◆ THE INPUT ◆
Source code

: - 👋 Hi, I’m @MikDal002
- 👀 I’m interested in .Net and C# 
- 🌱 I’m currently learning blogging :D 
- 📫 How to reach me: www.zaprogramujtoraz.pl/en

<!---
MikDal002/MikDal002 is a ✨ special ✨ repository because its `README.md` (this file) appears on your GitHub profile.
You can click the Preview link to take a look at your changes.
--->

◆ WHAT YOU NEED TO DO ◆
In full and without alteration, copy the entries.

◆ RESPONSE ◆
Source code

: - 👋 Hi, I’m @MikDal002
- 👀 I’m interested in .Net and C# 
- 🌱 I’m currently learning blogging :D 
- 📫 How to reach me: www.zaprogramujtoraz.pl/en

<!---
MikDal002/MikDal002 is a ✨ special ✨ repository because its `README.md` (this file) appears on your GitHub profile.
You can click the Preview link to take a look at your changes.
--->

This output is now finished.